__Aim of the task__:
Produce an exact transcription of the data, with the images left out.
>>>
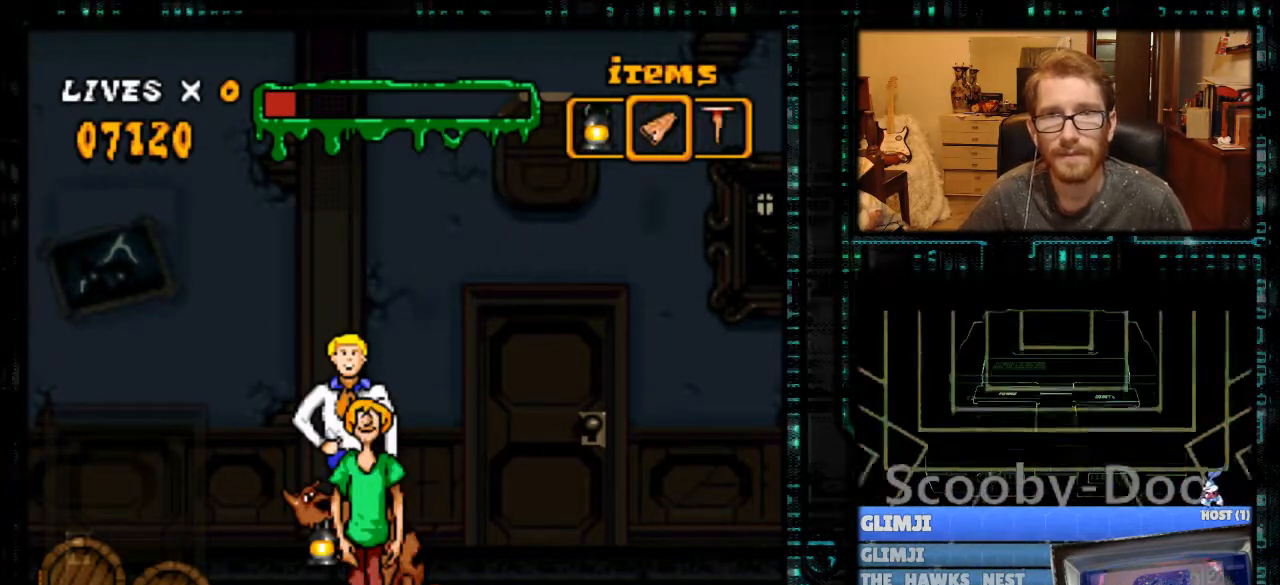
{"buttons": [], "events": []}
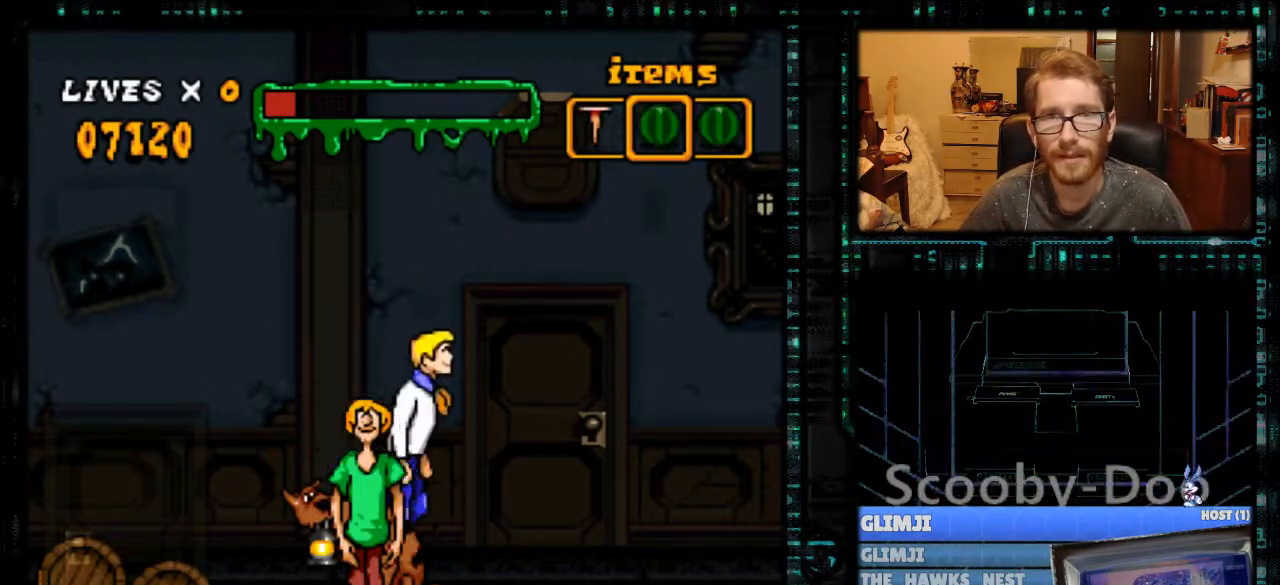
{"buttons": [], "events": []}
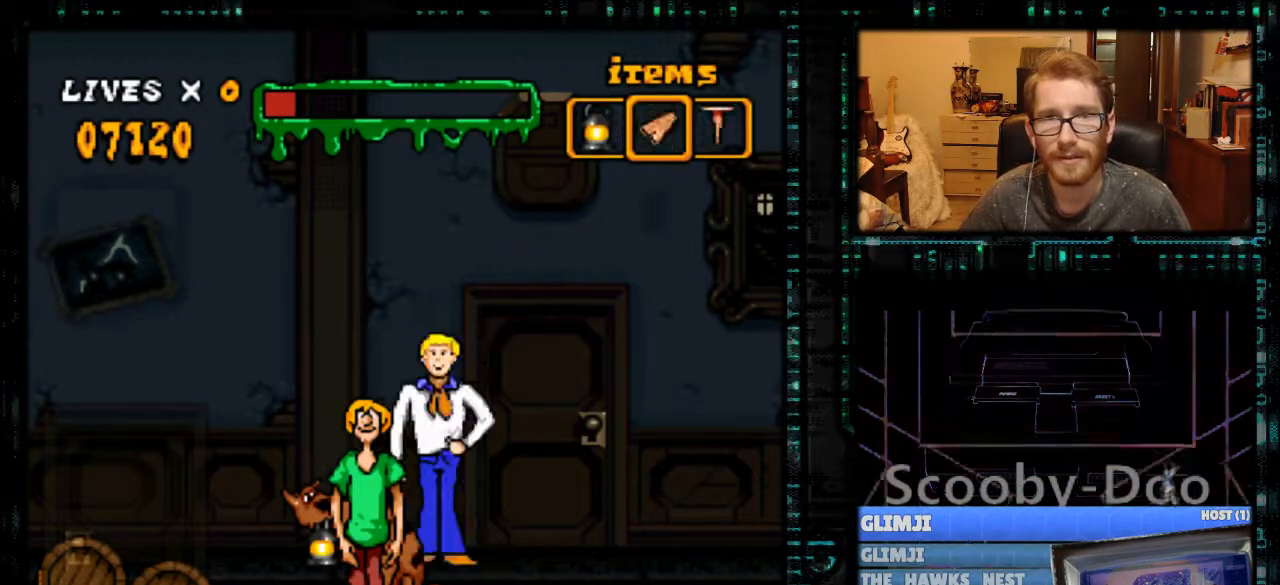
{"buttons": ["R1"], "events": [[433, "R1", "down"]]}
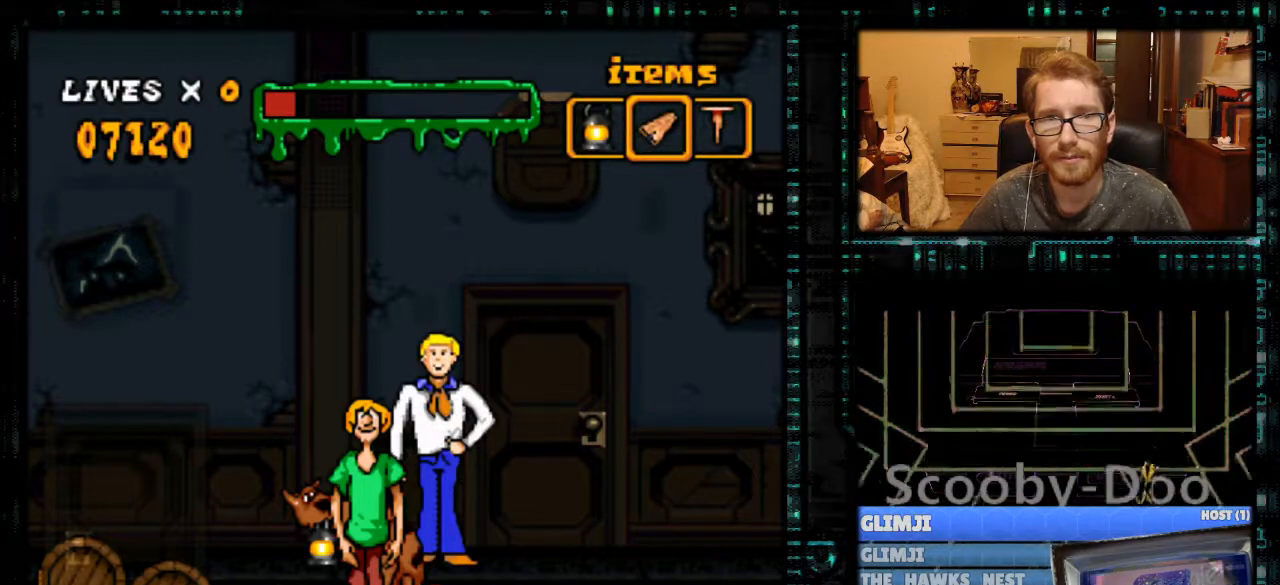
{"buttons": [], "events": [[33, "R1", "up"]]}
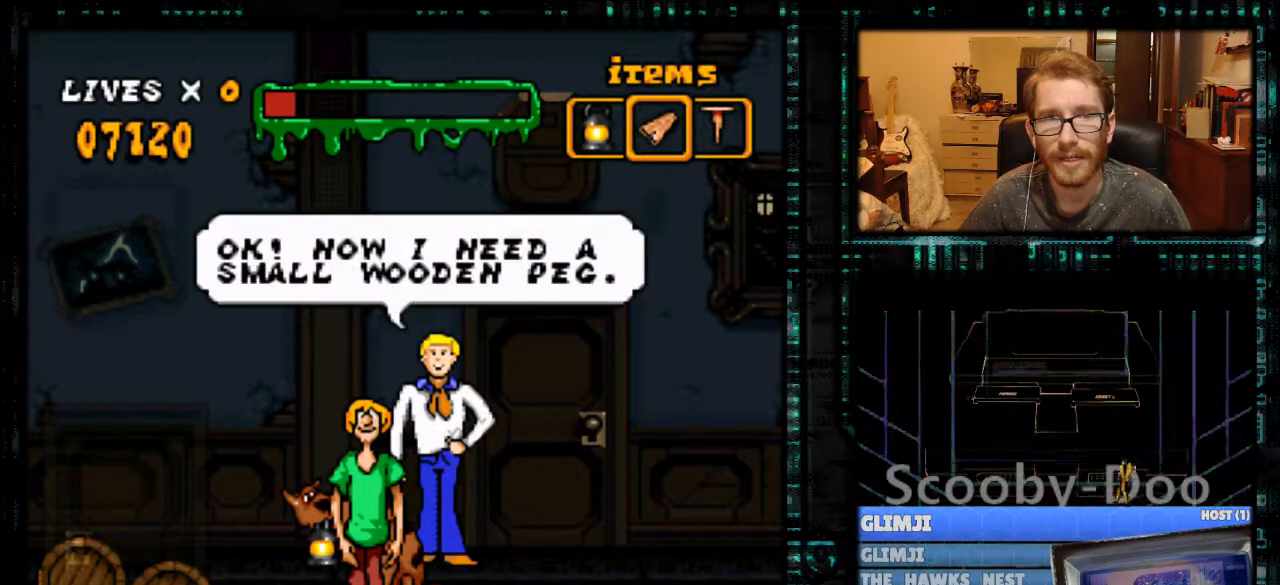
{"buttons": [], "events": [[300, "A", "down"], [433, "A", "up"]]}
<<<
__Expected answer__:
{"buttons": [], "events": []}
{"buttons": [], "events": []}
{"buttons": ["R1"], "events": [[433, "R1", "down"]]}
{"buttons": [], "events": [[33, "R1", "up"]]}
{"buttons": [], "events": [[300, "A", "down"], [433, "A", "up"]]}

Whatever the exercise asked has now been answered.